Mathematical properties: The most important mathematical criterion is the availability of a reliable variance estimate. The number needed to treat does not have a simple variance estimator and cannot easily be used directly in meta-analysis, although it can be computed from the other summary statistics (see Chapter 12, Section 12.5). There is no consensus as to the importance of two other often cited mathematical properties: the fact that the behaviour of the odds ratio and the risk difference do not rely on which of the two outcome states is coded as the event, and the odds ratio being the only statistic which is unbounded (see Section 9.2.2).

Ease of interpretation: The odds ratio is the hardest summary statistic to understand and to apply in practice, and many practising clinicians report difficulties in using them. There are many published examples where authors have misinterpreted odds ratios from meta-analyses as if they were risk ratios. There must be some concern that routine presentation of the results of systematic reviews as odds ratios will lead to frequent overestimation of the benefits and harms of treatments when the results are applied in clinical practice. Absolute measures of effect are also thought to be more easily interpreted by clinicians than relative effects (Sinclair 1994), and allow trade-offs to be made between likely benefits and likely harms of interventions. However, they are less likely to be generalizable.

It seems important to avoid using summary statistics for which there is empirical evidence that they are unlikely to give consistent estimates of intervention effects (the risk difference) and it is impossible to use statistics for which meta-analysis cannot be performed (the number needed to treat). Thus it is generally recommended that analysis proceeds using risk ratios (taking care to make a sensible choice over which category of outcome is classified as the event) or odds ratios. It may be wise to plan to undertake a sensitivity analysis to investigate whether choice of summary statistic (and selection of the event category) is critical to the conclusions of the meta-analysis (see Section 9.7).

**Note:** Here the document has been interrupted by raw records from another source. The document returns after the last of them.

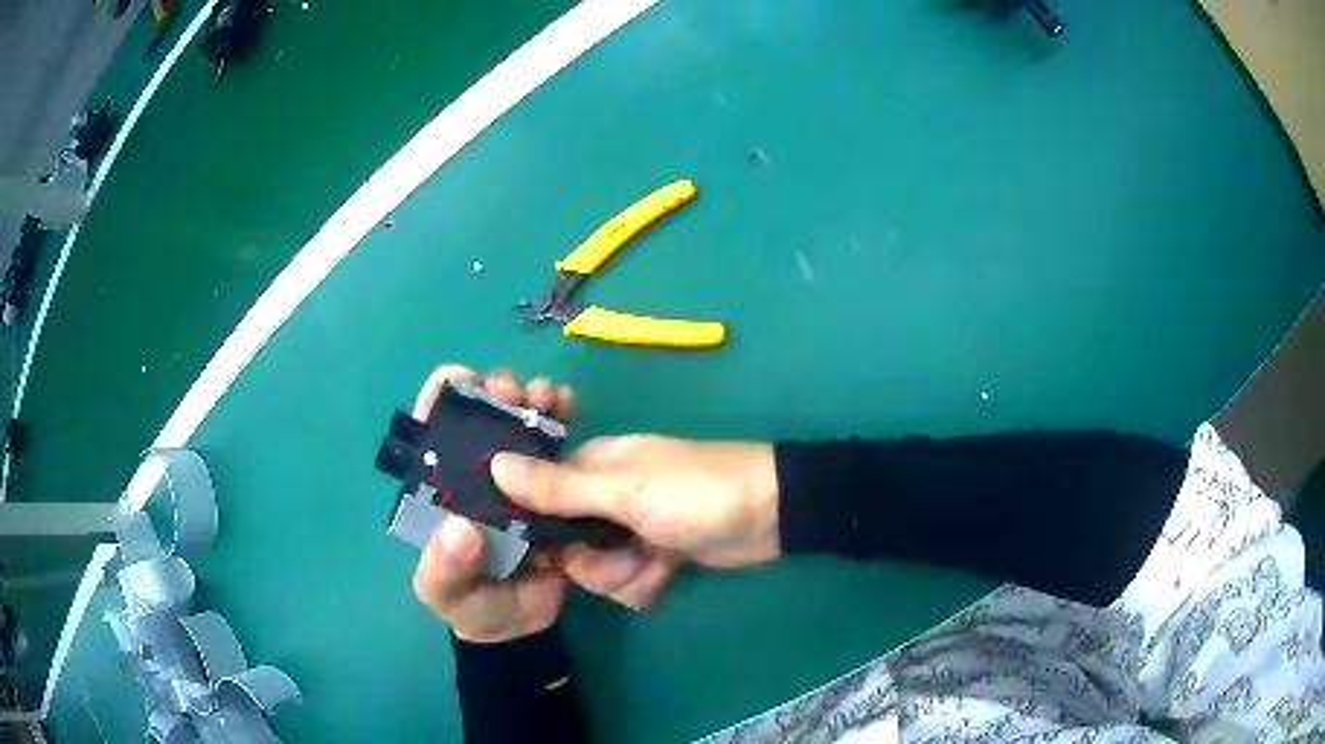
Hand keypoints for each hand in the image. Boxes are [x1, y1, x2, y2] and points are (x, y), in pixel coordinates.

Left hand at [411, 364, 576, 643]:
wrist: (521, 628)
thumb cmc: (471, 606)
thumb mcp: (445, 593)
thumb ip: (444, 567)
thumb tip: (462, 528)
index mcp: (443, 489)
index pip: (436, 431)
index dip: (443, 398)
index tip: (464, 379)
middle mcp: (477, 475)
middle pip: (483, 417)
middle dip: (496, 391)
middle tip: (513, 392)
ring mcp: (518, 479)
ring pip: (521, 425)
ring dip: (532, 399)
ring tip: (545, 395)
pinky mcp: (554, 489)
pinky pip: (557, 449)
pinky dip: (562, 419)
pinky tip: (570, 403)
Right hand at [491, 435, 778, 609]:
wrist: (773, 515)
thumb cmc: (698, 493)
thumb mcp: (626, 490)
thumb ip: (560, 487)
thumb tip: (494, 465)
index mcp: (591, 468)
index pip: (537, 500)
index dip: (540, 532)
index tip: (550, 553)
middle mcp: (604, 497)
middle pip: (567, 546)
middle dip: (593, 564)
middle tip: (624, 556)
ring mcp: (631, 528)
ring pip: (598, 569)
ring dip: (624, 577)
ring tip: (656, 564)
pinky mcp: (655, 553)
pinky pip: (628, 580)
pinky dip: (645, 584)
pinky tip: (668, 575)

It is often sensible to use one statistic for meta-analysis and re-express the results using a second, more easily interpretable statistic. For example, meta-analysis may often be best performed using relative effect measures (risk ratios or odds ratio) and the results re-expressed using absolute effect measures (risk differences or numbers needed to treat – see Chapter 12, Section 12.5). This is one of the key motivations for ‘Summary of findings’ tables in Cochrane reviews: see Chapter 11 (Section 11.5). If odds ratios are used for meta-analysis they can also be re-expressed as risk ratios (see Chapter 12, Section 12.5.4). In all cases the same formulae can be used to convert upper and lower confidence limits. However, it is important to note that all of these transformations require specification of a value of baseline risk indicating the likely risk of the outcome in the ‘control’ population to which the experimental intervention will be applied. Where the chosen value for this assumed control risk is close to the typical observed control group risks across the studies, similar estimates of absolute effect will be obtained regardless of whether odds ratios or risk ratios are used for meta-analysis. Where the assumed control risk differs from the typical observed control group risk, the predictions of absolute benefit will differ according to which summary statistic was used for meta-analysis.